### Task to carry out
With the exception of the pictures, transcribe the entire listing exactly.

### Information shown

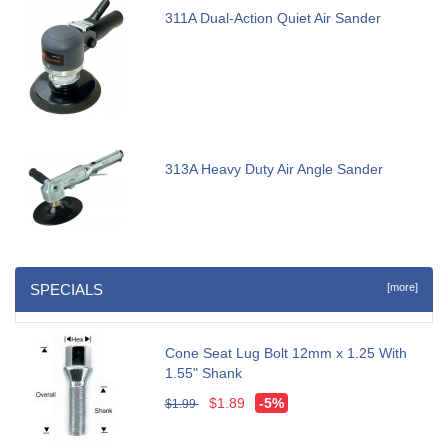
311A Dual-Action Quiet Air Sander
313A Heavy Duty Air Angle Sander
SPECIALS
[more]
Cone Seat Lug Bolt 12mm x 1.25 With
1.55" Shank
$1.89
-5%
$1.99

### Result for this exercise
311A Dual-Action Quiet Air Sander
313A Heavy Duty Air Angle Sander
SPECIALS
[more]
Cone Seat Lug Bolt 12mm x 1.25 With
1.55" Shank
$1.89
-5%
$1.99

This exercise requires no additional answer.